### TASK TO COMPLETE:
Copy all records precisely, apart from the pictures.

[Source data]
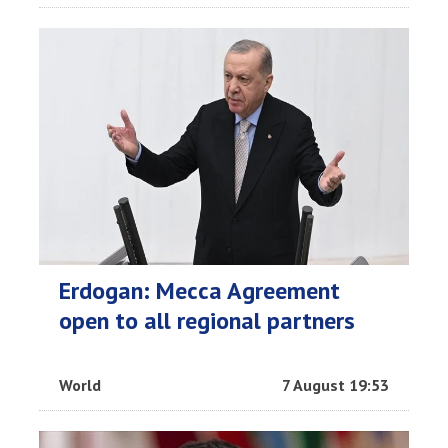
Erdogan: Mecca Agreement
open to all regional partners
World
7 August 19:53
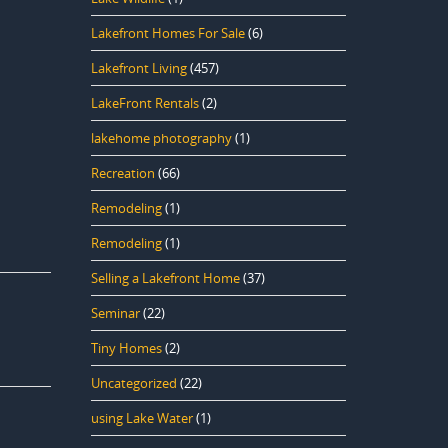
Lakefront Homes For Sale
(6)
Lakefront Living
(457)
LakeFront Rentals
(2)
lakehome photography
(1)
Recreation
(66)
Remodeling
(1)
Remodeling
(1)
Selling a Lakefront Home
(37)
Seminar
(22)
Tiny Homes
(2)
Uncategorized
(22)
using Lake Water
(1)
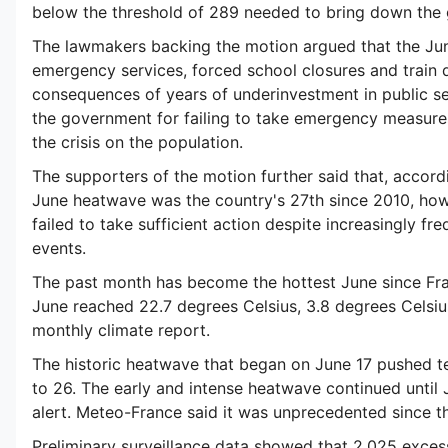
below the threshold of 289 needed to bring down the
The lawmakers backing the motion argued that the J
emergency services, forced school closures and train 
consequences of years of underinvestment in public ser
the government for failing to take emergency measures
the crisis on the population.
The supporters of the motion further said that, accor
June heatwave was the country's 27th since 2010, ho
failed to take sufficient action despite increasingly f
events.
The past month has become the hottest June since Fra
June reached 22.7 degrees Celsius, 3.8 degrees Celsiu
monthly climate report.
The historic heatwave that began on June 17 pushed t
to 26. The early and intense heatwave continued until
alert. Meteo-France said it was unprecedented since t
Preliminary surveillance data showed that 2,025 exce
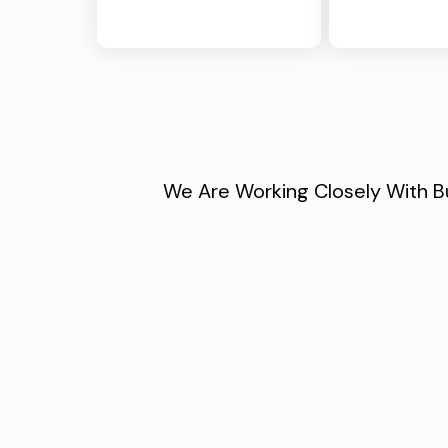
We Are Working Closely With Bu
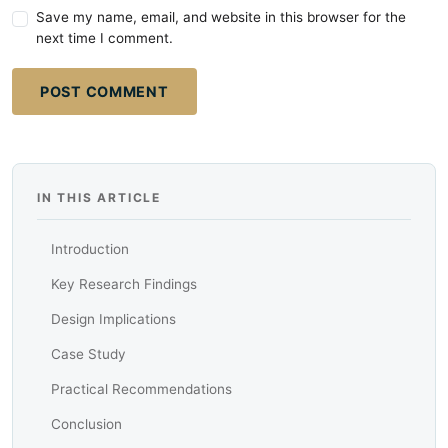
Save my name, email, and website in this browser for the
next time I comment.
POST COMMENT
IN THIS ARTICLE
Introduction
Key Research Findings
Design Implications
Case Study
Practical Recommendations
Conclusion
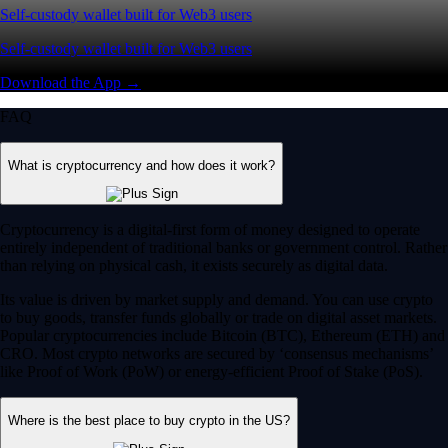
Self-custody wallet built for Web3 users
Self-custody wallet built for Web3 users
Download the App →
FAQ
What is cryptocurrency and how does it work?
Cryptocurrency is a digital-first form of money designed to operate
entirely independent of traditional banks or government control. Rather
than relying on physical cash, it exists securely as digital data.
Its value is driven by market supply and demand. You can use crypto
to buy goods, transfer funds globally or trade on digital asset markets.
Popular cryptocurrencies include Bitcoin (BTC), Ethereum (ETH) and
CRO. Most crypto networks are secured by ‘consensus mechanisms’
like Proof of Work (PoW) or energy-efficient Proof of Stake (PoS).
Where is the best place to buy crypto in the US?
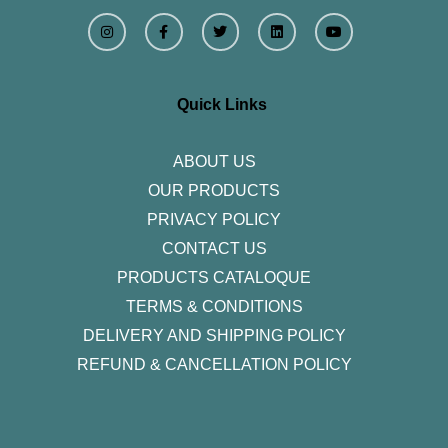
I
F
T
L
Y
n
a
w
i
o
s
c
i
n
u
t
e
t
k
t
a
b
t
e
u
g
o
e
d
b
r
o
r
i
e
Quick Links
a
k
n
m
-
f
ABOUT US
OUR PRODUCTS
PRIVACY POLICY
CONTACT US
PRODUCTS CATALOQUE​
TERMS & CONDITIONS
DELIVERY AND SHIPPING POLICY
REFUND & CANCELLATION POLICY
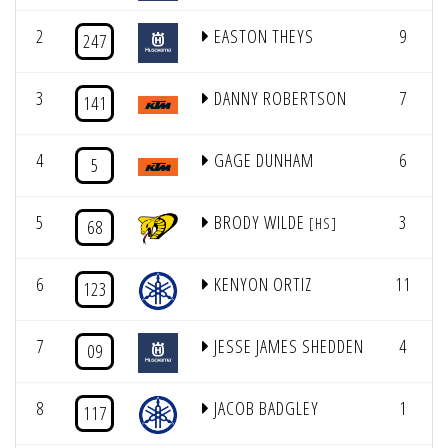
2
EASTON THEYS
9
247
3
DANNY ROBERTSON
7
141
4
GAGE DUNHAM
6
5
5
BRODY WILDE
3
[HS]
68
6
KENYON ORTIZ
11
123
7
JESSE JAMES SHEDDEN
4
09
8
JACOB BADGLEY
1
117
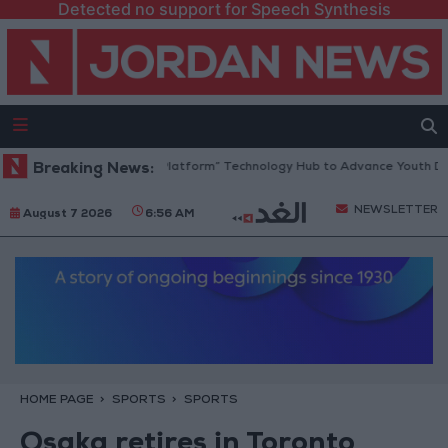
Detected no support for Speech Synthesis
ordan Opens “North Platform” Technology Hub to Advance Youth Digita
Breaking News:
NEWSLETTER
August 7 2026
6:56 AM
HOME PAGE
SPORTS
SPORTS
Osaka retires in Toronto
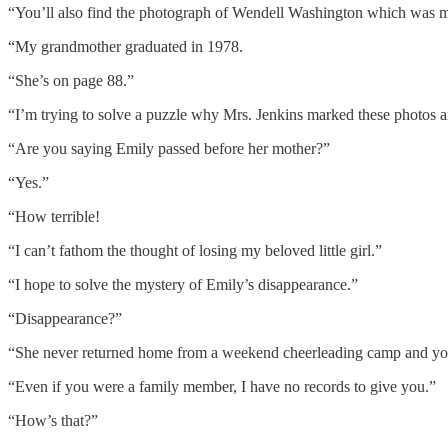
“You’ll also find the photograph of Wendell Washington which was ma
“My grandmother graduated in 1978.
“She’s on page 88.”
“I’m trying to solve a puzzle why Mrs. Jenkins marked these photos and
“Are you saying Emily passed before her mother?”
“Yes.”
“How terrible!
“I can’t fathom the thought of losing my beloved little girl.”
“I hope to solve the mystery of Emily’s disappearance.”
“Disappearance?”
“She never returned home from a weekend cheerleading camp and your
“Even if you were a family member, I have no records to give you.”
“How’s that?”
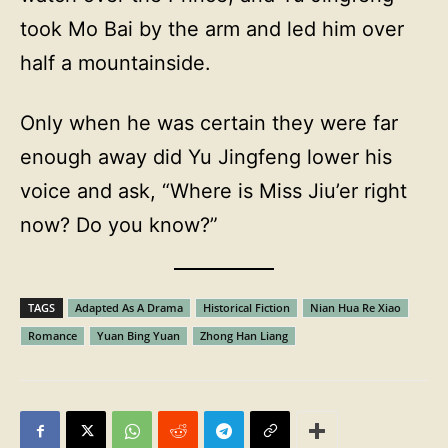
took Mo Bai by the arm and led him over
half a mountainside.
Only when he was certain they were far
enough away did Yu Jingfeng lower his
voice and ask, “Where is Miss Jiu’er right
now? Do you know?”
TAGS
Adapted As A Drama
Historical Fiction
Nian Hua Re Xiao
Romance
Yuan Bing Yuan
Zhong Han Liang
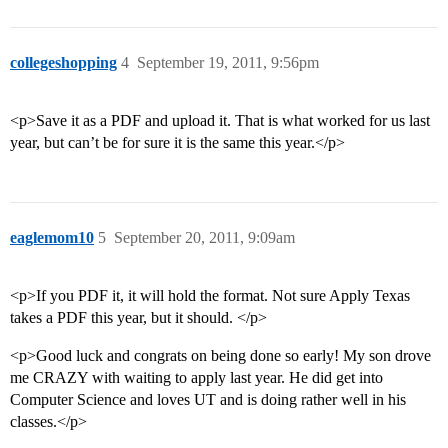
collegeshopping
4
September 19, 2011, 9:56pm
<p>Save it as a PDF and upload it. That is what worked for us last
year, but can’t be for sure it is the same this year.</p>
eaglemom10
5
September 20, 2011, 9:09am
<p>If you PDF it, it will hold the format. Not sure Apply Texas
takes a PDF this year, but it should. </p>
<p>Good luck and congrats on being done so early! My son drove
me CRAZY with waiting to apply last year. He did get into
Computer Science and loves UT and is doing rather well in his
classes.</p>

### THE ANSWER:
Erdogan: Mecca Agreement
open to all regional partners
World
7 August 19:53
Lakefront Homes For Sale
(6)
Lakefront Living
(457)
LakeFront Rentals
(2)
lakehome photography
(1)
Recreation
(66)
Remodeling
(1)
Remodeling
(1)
Selling a Lakefront Home
(37)
Seminar
(22)
Tiny Homes
(2)
Uncategorized
(22)
using Lake Water
(1)
below the threshold of 289 needed to bring down the
The lawmakers backing the motion argued that the J
emergency services, forced school closures and train 
consequences of years of underinvestment in public ser
the government for failing to take emergency measures
the crisis on the population.
The supporters of the motion further said that, accor
June heatwave was the country's 27th since 2010, ho
failed to take sufficient action despite increasingly f
events.
The past month has become the hottest June since Fra
June reached 22.7 degrees Celsius, 3.8 degrees Celsiu
monthly climate report.
The historic heatwave that began on June 17 pushed t
to 26. The early and intense heatwave continued until
alert. Meteo-France said it was unprecedented since t
Preliminary surveillance data showed that 2,025 exce
We Are Working Closely With Bu
Save my name, email, and website in this browser for the
next time I comment.
POST COMMENT
IN THIS ARTICLE
Introduction
Key Research Findings
Design Implications
Case Study
Practical Recommendations
Conclusion
Self-custody wallet built for Web3 users
Self-custody wallet built for Web3 users
Download the App →
FAQ
What is cryptocurrency and how does it work?
Cryptocurrency is a digital-first form of money designed to operate
entirely independent of traditional banks or government control. Rather
than relying on physical cash, it exists securely as digital data.
Its value is driven by market supply and demand. You can use crypto
to buy goods, transfer funds globally or trade on digital asset markets.
Popular cryptocurrencies include Bitcoin (BTC), Ethereum (ETH) and
CRO. Most crypto networks are secured by ‘consensus mechanisms’
like Proof of Work (PoW) or energy-efficient Proof of Stake (PoS).
Where is the best place to buy crypto in the US?
I
F
T
L
Y
n
a
w
i
o
s
c
i
n
u
t
e
t
k
t
a
b
t
e
u
g
o
e
d
b
r
o
r
i
e
Quick Links
a
k
n
m
-
f
ABOUT US
OUR PRODUCTS
PRIVACY POLICY
CONTACT US
PRODUCTS CATALOQUE​
TERMS & CONDITIONS
DELIVERY AND SHIPPING POLICY
REFUND & CANCELLATION POLICY
2
EASTON THEYS
9
247
3
DANNY ROBERTSON
7
141
4
GAGE DUNHAM
6
5
5
BRODY WILDE
3
[HS]
68
6
KENYON ORTIZ
11
123
7
JESSE JAMES SHEDDEN
4
09
8
JACOB BADGLEY
1
117
Detected no support for Speech Synthesis
ordan Opens “North Platform” Technology Hub to Advance Youth Digita
Breaking News:
NEWSLETTER
August 7 2026
6:56 AM
HOME PAGE
SPORTS
SPORTS
Osaka retires in Toronto
“You’ll also find the photograph of Wendell Washington which was ma
“My grandmother graduated in 1978.
“She’s on page 88.”
“I’m trying to solve a puzzle why Mrs. Jenkins marked these photos and
“Are you saying Emily passed before her mother?”
“Yes.”
“How terrible!
“I can’t fathom the thought of losing my beloved little girl.”
“I hope to solve the mystery of Emily’s disappearance.”
“Disappearance?”
“She never returned home from a weekend cheerleading camp and your
“Even if you were a family member, I have no records to give you.”
“How’s that?”
took Mo Bai by the arm and led him over
half a mountainside.
Only when he was certain they were far
enough away did Yu Jingfeng lower his
voice and ask, “Where is Miss Jiu’er right
now? Do you know?”
TAGS
Adapted As A Drama
Historical Fiction
Nian Hua Re Xiao
Romance
Yuan Bing Yuan
Zhong Han Liang
collegeshopping
4
September 19, 2011, 9:56pm
<p>Save it as a PDF and upload it. That is what worked for us last
year, but can’t be for sure it is the same this year.</p>
eaglemom10
5
September 20, 2011, 9:09am
<p>If you PDF it, it will hold the format. Not sure Apply Texas
takes a PDF this year, but it should. </p>
<p>Good luck and congrats on being done so early! My son drove
me CRAZY with waiting to apply last year. He did get into
Computer Science and loves UT and is doing rather well in his
classes.</p>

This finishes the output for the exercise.